Afrik.com : Que pensez-vous de la situation des mannequins noirs en France. Est-ce qu’elle changera un jour ?

Flammarion Olomo :
J’espère que ce sera le cas. Je sais pas comment qualifier ce que j’ai vécu à l’époque et ce que les mannequins noirs vivent aujourd’hui, mais il est certain qu’il reste exotique. Le mannequin noir n’est pas encore intégré dans la mode. C’est pour cela qu’il faut l’imposer au travers des médias. En même temps qu’on a envie, on a peur. Tout cela est aussi très politique. Pour ce que j’en sais, 10% de la population en France est noire. Ils sont des consommateurs comme les autres, il faut donc arrêter de se voiler la face. J’ai eu la chance d’avoir un vécu différent mais ça n’a pas été facile…

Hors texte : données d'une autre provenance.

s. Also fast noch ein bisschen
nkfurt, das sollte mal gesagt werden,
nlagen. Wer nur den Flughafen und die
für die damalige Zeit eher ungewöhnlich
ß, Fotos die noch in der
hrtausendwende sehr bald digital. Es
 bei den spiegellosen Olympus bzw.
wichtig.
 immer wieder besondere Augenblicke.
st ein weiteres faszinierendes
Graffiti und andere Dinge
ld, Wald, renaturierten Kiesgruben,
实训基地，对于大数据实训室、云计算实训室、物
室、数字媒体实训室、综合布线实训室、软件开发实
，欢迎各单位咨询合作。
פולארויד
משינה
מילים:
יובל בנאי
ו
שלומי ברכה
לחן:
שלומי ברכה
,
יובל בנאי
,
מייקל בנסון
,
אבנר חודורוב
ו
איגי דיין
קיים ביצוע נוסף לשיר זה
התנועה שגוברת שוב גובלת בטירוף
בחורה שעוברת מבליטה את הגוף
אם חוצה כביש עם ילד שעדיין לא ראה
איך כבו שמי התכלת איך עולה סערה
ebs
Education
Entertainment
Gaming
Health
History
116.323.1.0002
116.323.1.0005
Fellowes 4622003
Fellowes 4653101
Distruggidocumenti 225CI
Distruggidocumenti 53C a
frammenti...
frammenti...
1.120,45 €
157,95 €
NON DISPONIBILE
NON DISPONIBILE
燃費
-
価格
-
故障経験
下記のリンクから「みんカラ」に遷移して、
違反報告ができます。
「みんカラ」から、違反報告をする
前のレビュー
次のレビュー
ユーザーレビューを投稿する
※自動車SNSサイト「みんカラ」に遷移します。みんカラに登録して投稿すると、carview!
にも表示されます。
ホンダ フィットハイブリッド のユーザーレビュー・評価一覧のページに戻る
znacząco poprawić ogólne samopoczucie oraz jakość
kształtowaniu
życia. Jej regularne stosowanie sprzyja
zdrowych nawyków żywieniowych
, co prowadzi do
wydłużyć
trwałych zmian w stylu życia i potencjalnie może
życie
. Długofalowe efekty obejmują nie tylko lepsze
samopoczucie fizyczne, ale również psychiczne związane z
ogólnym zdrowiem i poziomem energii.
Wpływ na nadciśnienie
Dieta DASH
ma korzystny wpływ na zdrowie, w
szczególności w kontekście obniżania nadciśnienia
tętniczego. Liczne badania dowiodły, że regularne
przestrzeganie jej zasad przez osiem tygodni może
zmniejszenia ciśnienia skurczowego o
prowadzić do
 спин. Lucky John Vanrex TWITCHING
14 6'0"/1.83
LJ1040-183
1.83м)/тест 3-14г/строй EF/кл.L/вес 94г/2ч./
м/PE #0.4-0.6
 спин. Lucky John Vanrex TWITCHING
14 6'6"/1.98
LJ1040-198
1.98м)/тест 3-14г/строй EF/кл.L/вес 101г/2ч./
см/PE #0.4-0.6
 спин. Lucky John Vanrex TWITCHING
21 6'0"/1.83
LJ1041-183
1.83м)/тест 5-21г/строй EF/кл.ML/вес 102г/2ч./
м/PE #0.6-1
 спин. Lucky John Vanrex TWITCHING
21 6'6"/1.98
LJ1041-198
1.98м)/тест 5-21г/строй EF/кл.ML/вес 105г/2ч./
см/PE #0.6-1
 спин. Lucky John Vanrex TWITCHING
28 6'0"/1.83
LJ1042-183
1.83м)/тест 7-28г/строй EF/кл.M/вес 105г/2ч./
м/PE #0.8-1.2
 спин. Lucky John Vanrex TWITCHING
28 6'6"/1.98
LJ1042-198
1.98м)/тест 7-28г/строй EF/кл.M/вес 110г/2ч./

Afrik.com : Vous dites que vous vous êtes toujours arrangé pour ne « jamais être le noir de service », c’est à dire …

Flammarion Olomo :
[[Cet entretien a été réalisé avant la crise des banlieues en France]] C’est-à-dire ne pas me conformer à l’image qu’ils avaient de moi. C’est par exemple ne pas défiler en maillot de bain sous prétexte que les Noirs ont une belle musculature. J’ai toujours refusé de faire des photos de nu et j’ai toujours préféré Smalto tailleur parce qu’eux me témoignaient du respect en me faisant défiler en costume d’autant plus que je le porte bien. Les maisons qui me proposaient de me déshabiller pour elles, j’ai tout simplement refusé de travailler pour elles. Et puis le costume, c’est ce qui me va le mieux – je suis un esthète – et c’est ce que j’ai envie de représenter. Car c’est un vêtement connoté, notamment pour un garçon des cités. Un noir en costume, c’est un avocat, en tout cas quelqu’un de respectable, un modèle de réussite… Quand j’ai rencontré pour la première fois Fabrice Mahabo, le créateur de Black Up (marque de cosmétiques, ndlr), il m’a félicité pour l’image que je véhiculais des Noirs. J’ai été très sensible à cela parce que d’autres le sont quant aux valeurs que j’essaie de défendre. Il y a des avocats, des médecins noirs en France mais on ne les montre jamais. Pourquoi ? Parce que ça dérange ! On nous parle d’intégration, dans un tel contexte, c’est justement de ce type d’images que les jeunes ont besoin. La société est basée sur la communication et l’image. Il y a trop de contradictions aujourd’hui dans la société. On prend et puis on jette… Il n’y pas une véritable communication sur le sujet même parfois de la part des médias africains qui sont galvaudés. Par conséquent, il faut toujours se battre pour arriver à s’imposer. Et moi, je mène ce combat à ma manière.

Afrik.com : Votre avis sur la mode africaine…

Flammarion Olomo :
Je pense qu’elle est très créative, mais aujourd’hui elle a besoin d’investisseurs, d’où la nécessité de multiplier les évènements relatifs à la mode. Les plus grosses économies mondiales aujourd’hui reposent sur des grands groupes comme LVMH (groupe français présent dans la mode et le luxe, ndlr). La mode semble futile mais elle rapporte gros tout en participant à la culture d’un continent. Les investisseurs africains devraient aider les créateurs africains à se développer et à vivre de leur art. Plutôt que d’acheter 10 costumes Smalto, je leur conseillerai d’en acheter la moitié et d’investir dans la mode africaine. Les Africains pourraient tout aussi bien habiller les Européens s’ils arrivent à réaliser des produits de qualité, ce qui n’est pas encore véritablement le cas.

Afrik.com : Que vous inspire toute cette tendance ethnique ?

Flammarion Olomo :
Que du bien ! Ça colore un peu la vie des gens. Les vêtements ethniques marchent beaucoup aux Etats-Unis parce qu’il y a une vraie volonté de retour aux sources.

Afrik.com : A part bien évidemment, les costumes Smalto, qu’est-ce que Flammarion Olomo aime porter ?

Flammarion Olomo :
Flammarion Olomo aime porter Smalto jusqu’à ce qu’il crée sa propre marque. Pour l’instant, Smalto est la seule marque qui me convainc.

Afrik.com : Qu’est-ce qui vous maintient en forme ?

Flammarion Olomo :
Le sport, la natation, c’est bon pour le corps et la tête. Car, même s’il n’y paraît pas, j’ai un métier stressant parce qu’il y des objectifs à atteindre.